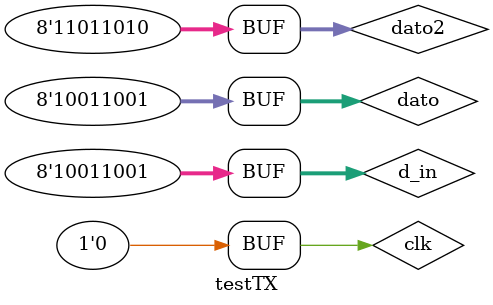
<source format=v>
`timescale 1ns / 1ps

module testTX;

	// Inputs
	reg clk;
	wire baud_rate;
	reg [7:0] d_in;
	reg tx_start;

	// Outputs
	wire tx;
	wire tx_done;

	reg [7:0] dato  = 'b10011001;
	reg [7:0] dato2  = 'b11011010;

	// Instantiate the Unit Under Test (UUT)
	
	BaudRateGenerator baud (
		.clk(clk), 
		.out(baud_rate)
	);
	
	TX uut (
		.clk(clk), 
		.baud_rate(baud_rate), 
		.d_in(d_in), 
		.tx_start(tx_start), 
		.tx(tx), 
		.tx_done(tx_done)
	);

	initial begin
		// Initialize Inputs
		clk = 0;
		d_in = 0;
		tx_start = 0;

		// Wait 100 ns for global reset to finish
		#100;
		d_in = dato;
		tx_start = 1;        
		// Add stimulus here

	end
	
	always@(tx_done)
	begin
		if(tx_done == 1) tx_start = 1;
	end
	always
	begin
		#1; clk = 1;
		#1; clk = 0;
	end
      
endmodule


</source>
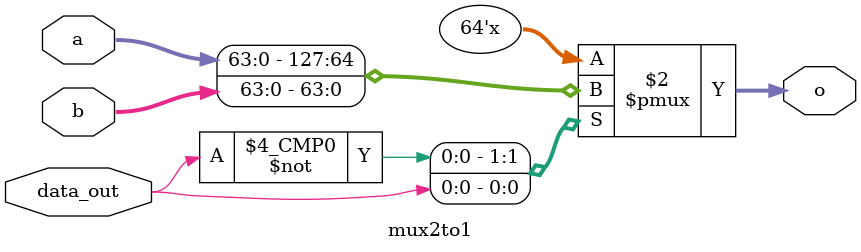
<source format=v>

`timescale 1ns / 1ps

module mux2to1(input [63:0] a, input [63:0] b, input data_out, output reg [63:0] o);
always @(*)
    case (data_out)
        0: o = a;
        1: o = b;
    endcase
endmodule

</source>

§ **Work instructions**
Exclude every picture, then reproduce the remaining data character for character.

§ **Written solution**
<source format=v>
`timescale 1ns / 1ps

module testTX;

	// Inputs
	reg clk;
	wire baud_rate;
	reg [7:0] d_in;
	reg tx_start;

	// Outputs
	wire tx;
	wire tx_done;

	reg [7:0] dato  = 'b10011001;
	reg [7:0] dato2  = 'b11011010;

	// Instantiate the Unit Under Test (UUT)
	
	BaudRateGenerator baud (
		.clk(clk), 
		.out(baud_rate)
	);
	
	TX uut (
		.clk(clk), 
		.baud_rate(baud_rate), 
		.d_in(d_in), 
		.tx_start(tx_start), 
		.tx(tx), 
		.tx_done(tx_done)
	);

	initial begin
		// Initialize Inputs
		clk = 0;
		d_in = 0;
		tx_start = 0;

		// Wait 100 ns for global reset to finish
		#100;
		d_in = dato;
		tx_start = 1;        
		// Add stimulus here

	end
	
	always@(tx_done)
	begin
		if(tx_done == 1) tx_start = 1;
	end
	always
	begin
		#1; clk = 1;
		#1; clk = 0;
	end
      
endmodule


</source>
<source format=v>

`timescale 1ns / 1ps

module mux2to1(input [63:0] a, input [63:0] b, input data_out, output reg [63:0] o);
always @(*)
    case (data_out)
        0: o = a;
        1: o = b;
    endcase
endmodule

</source>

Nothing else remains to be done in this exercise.